Difference in Pearson’s r for the North/South Sample

Using type = diff gives us a matrix for the difference in Pearson’s r between the surveys, while comparison_number = 1 indicates that the table should be for the first comparison (between thenorth and the south sample). Here we can again see what correlations significantly differ between the surveys and to what extent. However, to know why the colors are as they are in the plot, we must also look at the individual correlation matrices for both surveys. Here we only look at the tables for comparing north versus south respondents as an example.

# North correlation matrix of the first comparison
table_biv2<-sampcompR::biv_compare_table(biv_data,type = "dfs",comparison_number=1) 

# South correlation matrix of the first comparison
table_biv3<-sampcompR::biv_compare_table(biv_data,type = "benchmarks",comparison_number=1) 

Table 3

age educ fatheduc motheduc wage IQ
age
educ 0.04
fatheduc -0.08** 0.41***
motheduc -0.08** 0.36*** 0.57***
wage 0.35*** 0.19*** 0.09*** 0.08***
IQ -0.05 0.50*** 0.26*** 0.23*** 0.13***

Pearson’s r correlation matrix for the North Sample

Table 4

age educ fatheduc motheduc wage IQ
age
educ -0.08**
fatheduc -0.09* 0.52***
motheduc -0.02 0.49*** 0.66***
wage 0.23*** 0.38*** 0.25*** 0.28***
IQ -0.09* 0.51*** 0.40*** 0.35*** 0.21***

Pearson’s r correlation matrix for the South Sample

This shows us the whole picture. Looking at the correlation between age and education, for example, we can see that the correlations in both surveys are small. Additionally, the correlation is positive and insignificant in the north group, while it is negative and significant in the south group. Here, in addition to the conditions for a slight difference, both conditions for a Large Diff are true. However, looking at the correlations between wage and the father’s education, as well as the mother’s education, we see that only the difference in size was the reason for the Large Diff category. Nonetheless, we would come to very different conclusions measuring those correlations for either group.

*Data*:
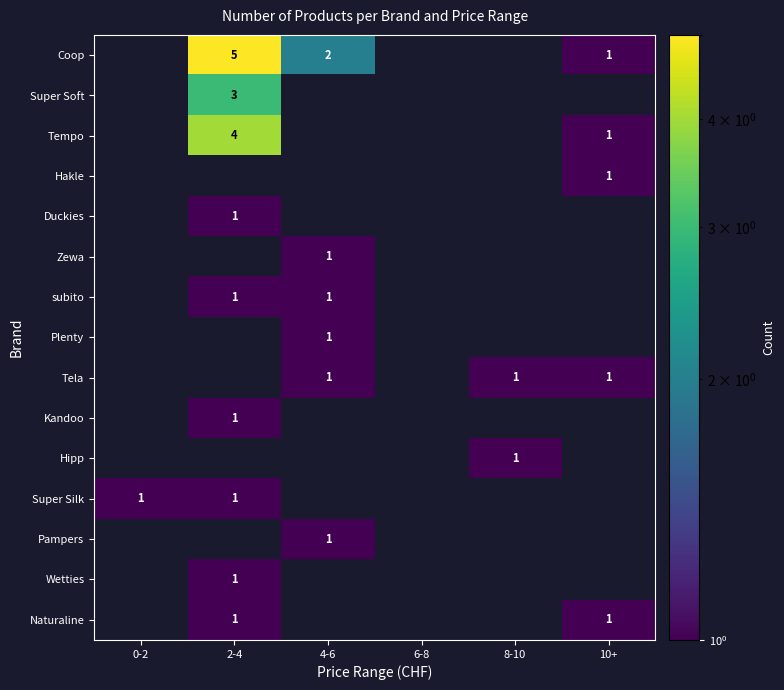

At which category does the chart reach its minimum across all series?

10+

*Problem*: Write what comes next in the sampcompR walkthrough comparing the North and South correlation matrices, starting after its last sentence.

*Reply to the exercise*:
Multivariate Comparison

When you want to know how different certain data frames or sub-data frames are, it may also be interesting to see if those differences exist in multivariate comparisons. For this, the first step is to choose the multivariate models we want to compare. This function (multi_compare()) is restricted to any model commutable with glm() (without weighting) or svyglm() (when weights are provided). In this example, we want to see if there are differences between the groups when looking at the regression of age, father's education, mother's education, and IQ on wage and education.

After choosing independent and dependent variables, all information can be given into multi_compare(). For this comparison, three similar regression models are performed. One model with either survey and one model with the combined surveys, including an interaction variable that indicates what survey the respondents are from. After this, for every coefficient, a similar classification is used, as in the bivariate comparison:


# designate dependent variables 
dependent_ols<-c("wage","educ")

# designate independent variables
independent<-c("age","fatheduc","motheduc","IQ")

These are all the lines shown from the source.